Throw In The Towel? Me? #JusJoJan #socs

To "throw in the towel" (as Susan points out here) comes from the world of boxing, when either the boxer or his cornerman decides that he’s had enough and tosses the towel in the ring to let the referee know that’s it. It’s his way of saying "No más," as Roberto Durán said when he was fighting "Sugar Ray" Leonard in 1980. We would look at it as saying "I give up," "I quit," or "I’ve had enough."

All this talk about boxing makes me think of Howard Cosell, sports announcer for ABC from the mid-’50’s until the mid-’80’s, when he was fired after his book, I Never Played The Game, was published. Howard once said "I’ve been called arrogant, pompous, obnoxious, vain, cruel, verbose, a showoff. And, of course, I am." Yes, he was all those things, but we liked him anyway. He was one of my birthday twins…

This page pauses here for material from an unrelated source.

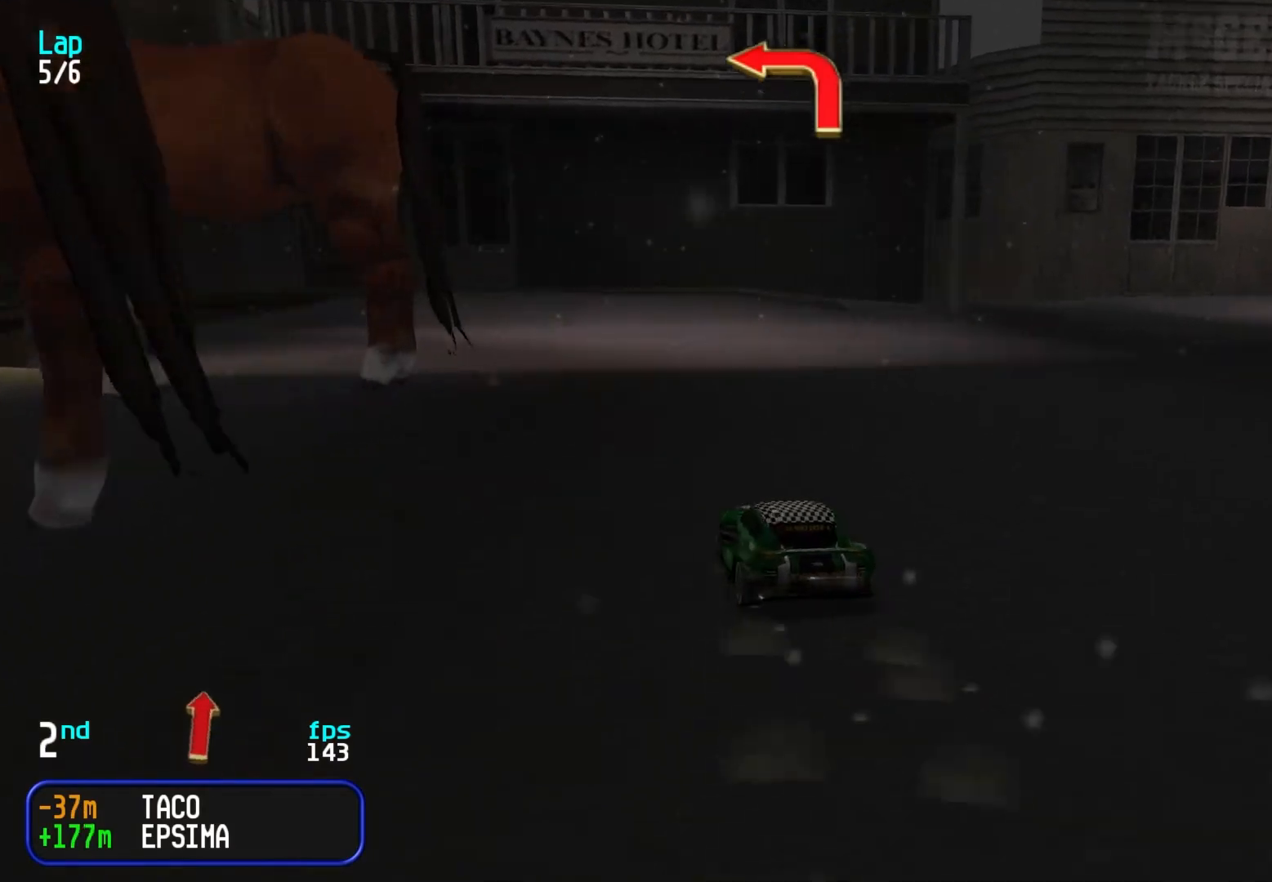
{"keys": ["up"], "events": [[300, "left", "up"], [300, "right", "down"], [450, "right", "up"]]}
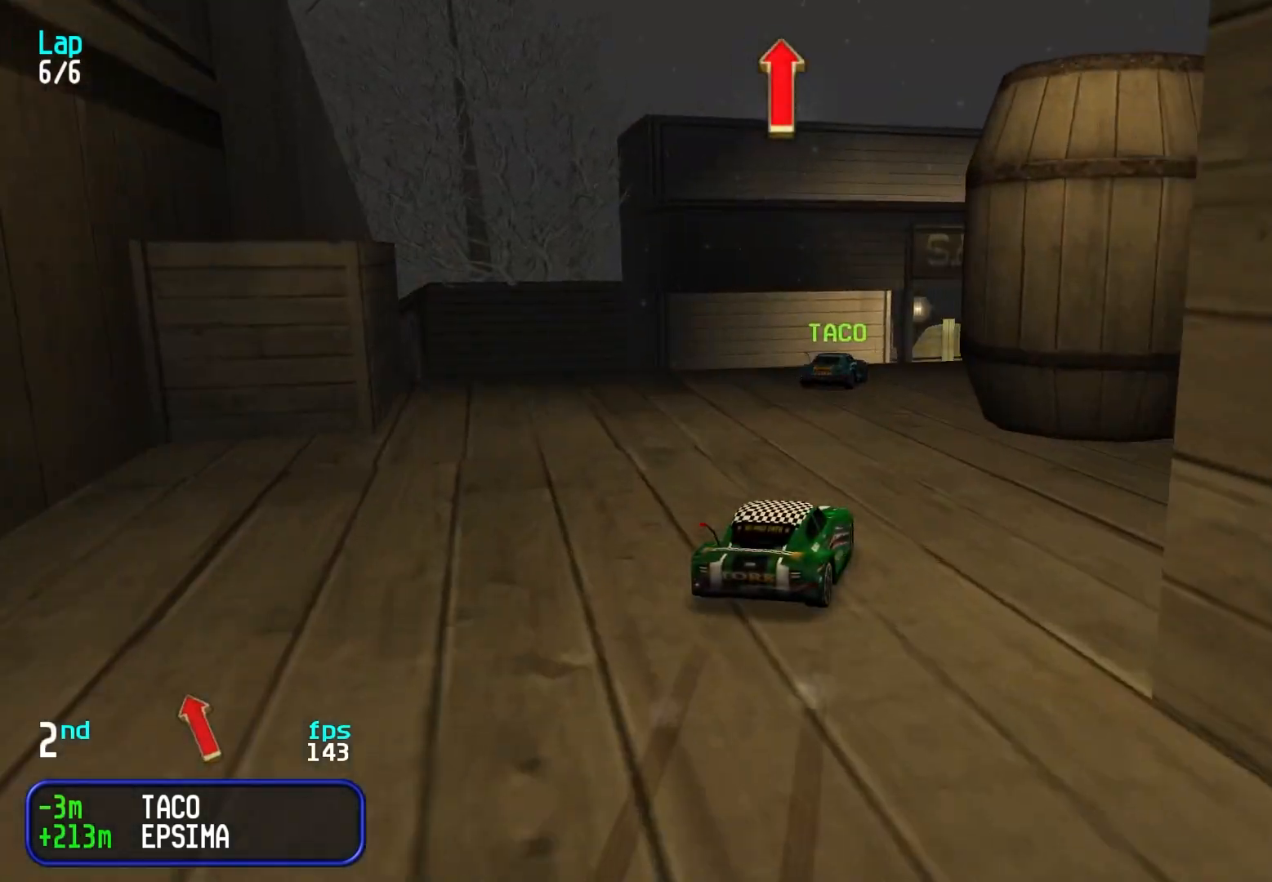
{"keys": [], "events": [[317, "left", "down"], [367, "left", "up"], [417, "up", "up"]]}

Howard Cosell sparring with Muhammad Ali

Linda runs Stream of Consciousness Saturday, and during Jasnuary also runs Just Jot It January.

Now a word about pastries and baked goods, baked with care by County Fair.

13 thoughts on “Throw In The Towel? Me? #JusJoJan #socs

  1. I’m glad you shared the meaning of the phrase…all I could think of is when in football the coach throws the flag to signal a challenge.
    I think of you when it comes to blogging challenges, you are so good at keeping up with them and finding such fun things to write about! I remain impressed and congrats for making it through another January as a shining star!


    1. I think the fans loved Howard because he was direct and said what they were thinking. Not sure the TV executives liked him, because he’d say things he didn’t like. I should read his memoir, “I Never Played The Game.” That was the final straw and what got him fired.

      As for Ali, he was The Greatest. Just ask him, he’d tell you. 🤣 Then he’d get in the ring and prove it.


  2. Ali was a real “boxer” I loved watching him ‘dance’. He made it look easy!
    Howard’s kind of announcer wouldn’t/couldn’t be tolerated today. Honesty equals ‘hate speech’ now.


    1. I know, and that’s a shame, because the man had no hate in him whatsoever. He and Ali would throw shade at each other, but they had a lot of respect for each other. I thought he was an excellent announcer. Brash and opinionated? You bet. He did a commercial once on radio where he said “a lot of people call me controversial, and I say, so what?” I found myself agreeing with him more often than not. He wasn’t afraid to “go there.”